If no attributes are provided and a default entity with the same UID exists in the policy store, the default entity's attributes are used.
Entity Merging and Conflict Resolution#
Cedarling automatically merges entities from multiple sources during authorization requests.
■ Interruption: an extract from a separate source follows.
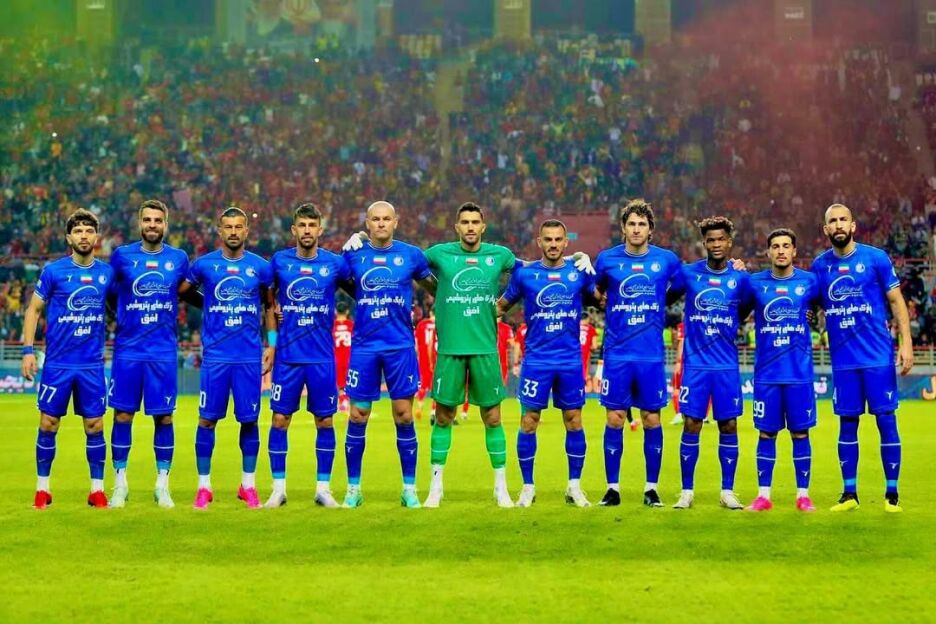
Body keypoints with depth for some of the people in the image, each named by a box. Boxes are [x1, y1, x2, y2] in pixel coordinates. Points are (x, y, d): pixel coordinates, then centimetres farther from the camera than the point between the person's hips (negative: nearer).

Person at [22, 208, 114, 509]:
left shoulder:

The merging process follows specific rules to ensure consistency and handle conflicts appropriately.
Merging Order and Precedence#
- Default Entities: Loaded first from policy store configuration
- Request Entities: Resource, issuers, roles, tokens, and principal entities
- Conflict Resolution: Request entities override default entities when UID conflicts occur
Example: Entity Override Scenario#
When a resource entity has the same UID as a default entity:
// Default entity in policy store
{
"org1": {
"uid": {
"type": "Jans::Organization",
"id": "org1"
},
"attrs": {
"name": "Default Organization",
"is_active": true
},
"parents": []
}
}
// Request resource entity
{
"uid": {
"type": "Jans::Organization",
"id": "org1"
},
"attrs": {
"name": "Updated Organization",
"is_active": false
},
"parents": []
}
Result: The request entity's attributes ("Updated Organization", is_active: false) will be used, overriding the default entity's values.